*** Opening Document extract ***

Working Wonders in Wheat
Without sulfur, the quality of wheat isn’t as “golden” as it could be.
For instance, sulfur nutrition is crucial for producing quality flour with desirable characteristics to make bread, says Elizabeth Lemings, Ph.D., Midwest Regional Agronomist for Crop Vitality™, noting that sulfur plays a significant role in the formation of amino acids and protein production in wheat. Sulfur is also pivotal in helping wheat utilize nitrogen efficiently.
Lemings says sulfur is the fourth most essential nutrient in crop nutrition behind nitrogen, phosphorus, and potassium. But sulfur, which is taken up by wheat and other crops as sulfate, isn’t available in the soil like it once was. Additional regulations to control air pollution has led to decreased atmospheric deposition of sulfur to the soil. Wheat farmers have realized this and acknowledged that their crops need additional sulfur, Lemings says.

*** Closing Document extract ***

#### What to do
[A] In the article on sulfur in wheat, what has led to decreased atmospheric deposition of sulfur to the soil?
[B] Mark each statement yes or no according to the article on sulfur in wheat, quoting the words that decide it: (i) Sulfur ranks as the fourth most essential crop nutrient, after nitrogen, phosphorus, and potassium. (ii) Wheat takes up sulfur in the form of sulfide. (iii) Sulfur is not as available in the soil as it once was.

*** Opening Material provided ***

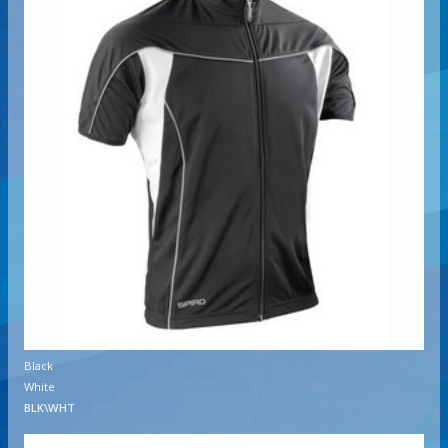
Black
White
BLK\WHT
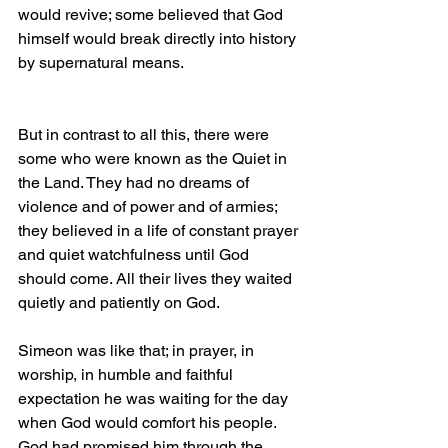
would revive; some believed that God 
himself would break directly into history 
by supernatural means.
But in contrast to all this, there were 
some who were known as the Quiet in 
the Land. They had no dreams of 
violence and of power and of armies; 
they believed in a life of constant prayer 
and quiet watchfulness until God 
should come. All their lives they waited 
quietly and patiently on God.
Simeon was like that; in prayer, in 
worship, in humble and faithful 
expectation he was waiting for the day 
when God would comfort his people. 
God had promised him through the 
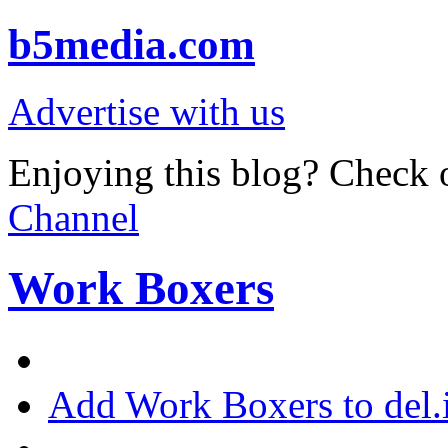
b5media.com
Advertise with us
Enjoying this blog? Check o
Channel
Work Boxers
Add Work Boxers to del.i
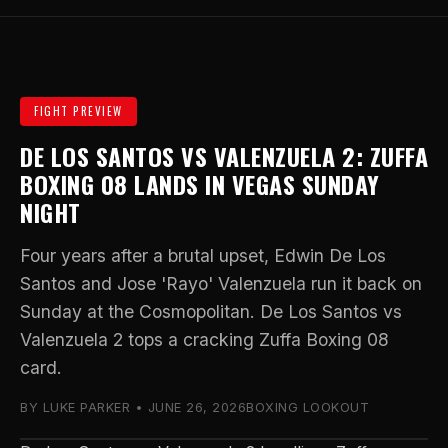
FIGHT PREVIEW
DE LOS SANTOS VS VALENZUELA 2: ZUFFA
BOXING 08 LANDS IN VEGAS SUNDAY
NIGHT
Four years after a brutal upset, Edwin De Los
Santos and Jose 'Rayo' Valenzuela run it back on
Sunday at the Cosmopolitan. De Los Santos vs
Valenzuela 2 tops a cracking Zuffa Boxing 08
card.
BY LUKE PARKER • JUNE 26, 2026
BOXING LOOKOUT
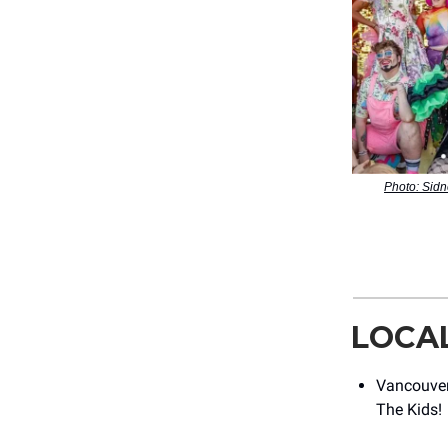
Photo: Sidn
LOCA
Vancouver
The Kids!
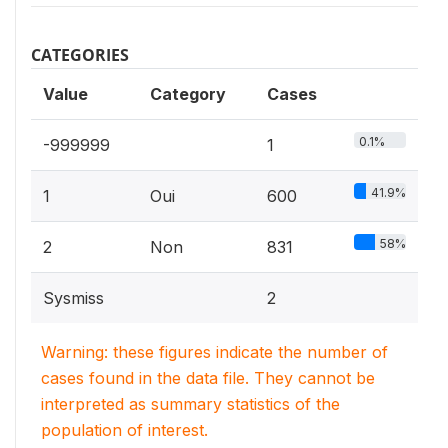
CATEGORIES
Value
Category
Cases
0.1%
-999999
1
41.9%
1
Oui
600
58%
2
Non
831
Sysmiss
2
Warning: these figures indicate the number of
cases found in the data file. They cannot be
interpreted as summary statistics of the
population of interest.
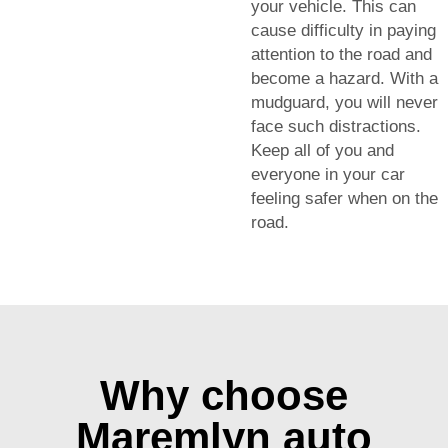
your vehicle. This can
cause difficulty in paying
attention to the road and
become a hazard. With a
mudguard, you will never
face such distractions.
Keep all of you and
everyone in your car
feeling safer when on the
road.
Why choose
Maremlyn auto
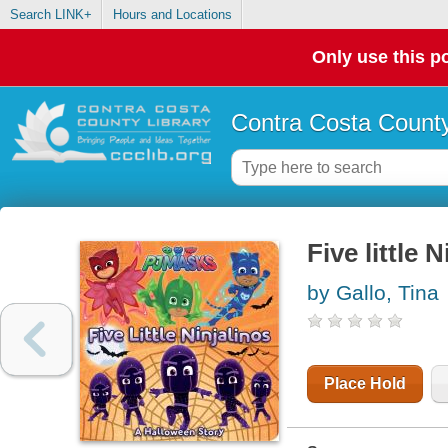
Search LINK+
Hours and Locations
Only use this po
Contra Costa County
Five little 
by Gallo, Tina
Place Hold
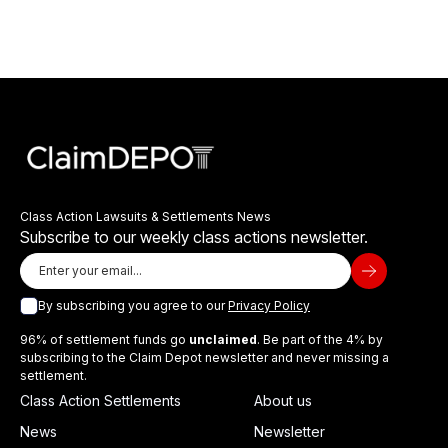
Class Action Lawsuits & Settlements News
Subscribe to our weekly class actions newsletter.
By subscribing you agree to our
Privacy Policy
96% of settlement funds go
unclaimed
. Be part of the 4% by
subscribing to the Claim Depot newsletter and never missing a
settlement.
Class Action Settlements
About us
News
Newsletter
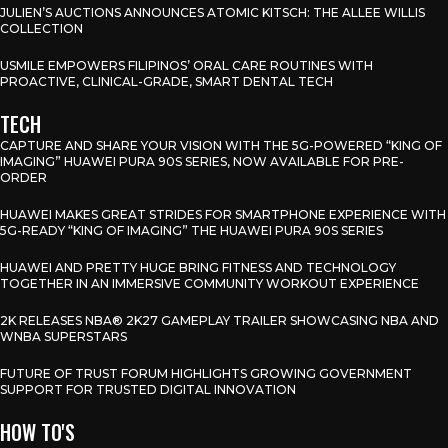
JULIEN’S AUCTIONS ANNOUNCES ATOMIC KITSCH: THE ALLEE WILLIS
COLLECTION
USMILE EMPOWERS FILIPINOS’ ORAL CARE ROUTINES WITH
PROACTIVE, CLINICAL-GRADE, SMART DENTAL TECH
TECH
CAPTURE AND SHARE YOUR VISION WITH THE 5G-POWERED “KING OF
IMAGING” HUAWEI PURA 90S SERIES, NOW AVAILABLE FOR PRE-
ORDER
HUAWEI MAKES GREAT STRIDES FOR SMARTPHONE EXPERIENCE WITH
5G-READY “KING OF IMAGING” THE HUAWEI PURA 90S SERIES
HUAWEI AND PRETTY HUGE BRING FITNESS AND TECHNOLOGY
TOGETHER IN AN IMMERSIVE COMMUNITY WORKOUT EXPERIENCE
2K RELEASES NBA® 2K27 GAMEPLAY TRAILER SHOWCASING NBA AND
WNBA SUPERSTARS
FUTURE OF TRUST FORUM HIGHLIGHTS GROWING GOVERNMENT
SUPPORT FOR TRUSTED DIGITAL INNOVATION
HOW TO'S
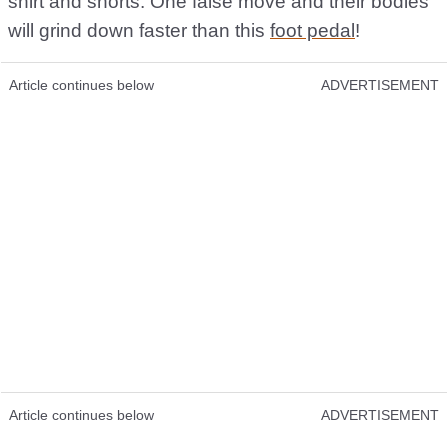
shirt and shorts. One false move and their bodies
will grind down faster than this
foot pedal
!
Article continues below
ADVERTISEMENT
Article continues below
ADVERTISEMENT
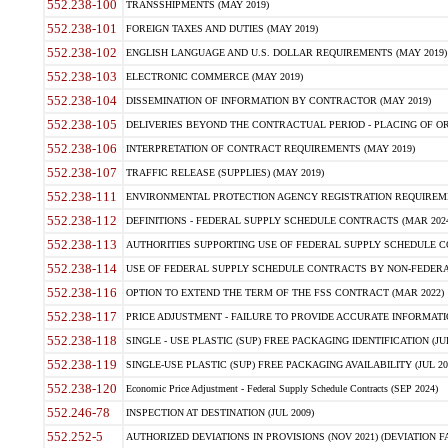
552.238-100
TRANSSHIPMENTS (MAY 2019)
552.238-101
FOREIGN TAXES AND DUTIES (MAY 2019)
552.238-102
ENGLISH LANGUAGE AND U.S. DOLLAR REQUIREMENTS (MAY 2019)
552.238-103
ELECTRONIC COMMERCE (MAY 2019)
552.238-104
DISSEMINATION OF INFORMATION BY CONTRACTOR (MAY 2019)
552.238-105
DELIVERIES BEYOND THE CONTRACTUAL PERIOD - PLACING OF OR
552.238-106
INTERPRETATION OF CONTRACT REQUIREMENTS (MAY 2019)
552.238-107
TRAFFIC RELEASE (SUPPLIES) (MAY 2019)
552.238-111
ENVIRONMENTAL PROTECTION AGENCY REGISTRATION REQUIREMEN
552.238-112
DEFINITIONS - FEDERAL SUPPLY SCHEDULE CONTRACTS (MAR 2024
552.238-113
AUTHORITIES SUPPORTING USE OF FEDERAL SUPPLY SCHEDULE C
552.238-114
USE OF FEDERAL SUPPLY SCHEDULE CONTRACTS BY NON-FEDERAL 
552.238-116
OPTION TO EXTEND THE TERM OF THE FSS CONTRACT (MAR 2022)
552.238-117
PRICE ADJUSTMENT - FAILURE TO PROVIDE ACCURATE INFORMATIO
552.238-118
SINGLE - USE PLASTIC (SUP) FREE PACKAGING IDENTIFICATION (JUL
552.238-119
SINGLE-USE PLASTIC (SUP) FREE PACKAGING AVAILABILITY (JUL 20
552.238-120
Economic Price Adjustment - Federal Supply Schedule Contracts (SEP 2024)
552.246-78
INSPECTION AT DESTINATION (JUL 2009)
552.252-5
AUTHORIZED DEVIATIONS IN PROVISIONS (NOV 2021) (DEVIATION FAR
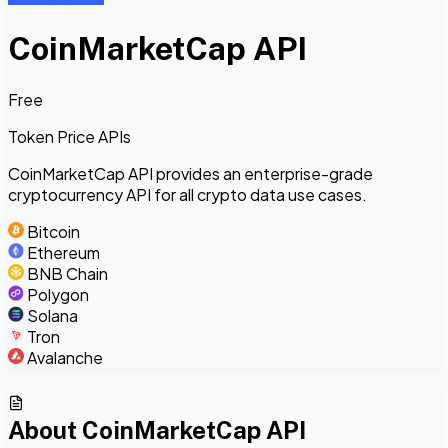
CoinMarketCap API
Free
Token Price APIs
CoinMarketCap API provides an enterprise-grade
cryptocurrency API for all crypto data use cases.
Bitcoin
Ethereum
BNB Chain
Polygon
Solana
Tron
Avalanche
About
CoinMarketCap API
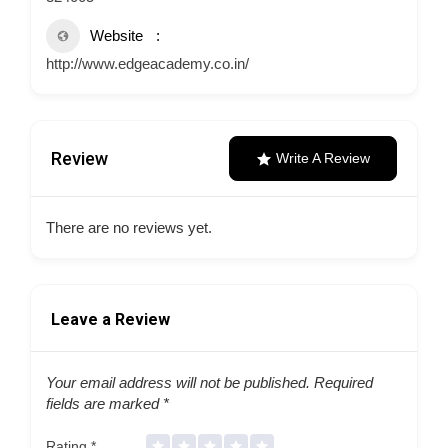
Website
http://www.edgeacademy.co.in/
Review
Write A Review
There are no reviews yet.
Leave a Review
Your email address will not be published.
Required
fields are marked
*
Rating
*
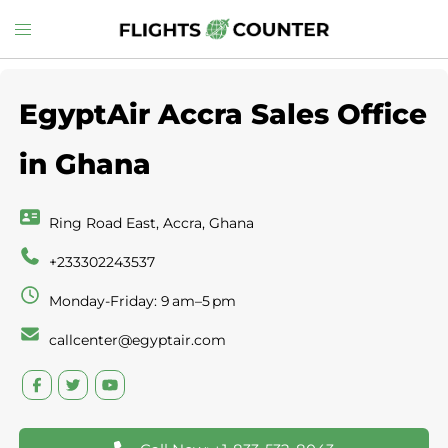
Skip
Toggle
to
menu
content
EgyptAir Accra Sales Office
in Ghana
Ring Road East, Accra, Ghana
+233302243537
Monday-Friday: 9 am–5 pm
callcenter@egyptair.com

*** Closing Material provided ***

#### Answers to the problems
[A] Additional regulations to control air pollution.

[B]
(i) Yes: "sulfur is the fourth most essential nutrient in crop nutrition behind nitrogen, phosphorus, and potassium"
(ii) No: "taken up by wheat and other crops as sulfate"
(iii) Yes: "isn’t available in the soil like it once was"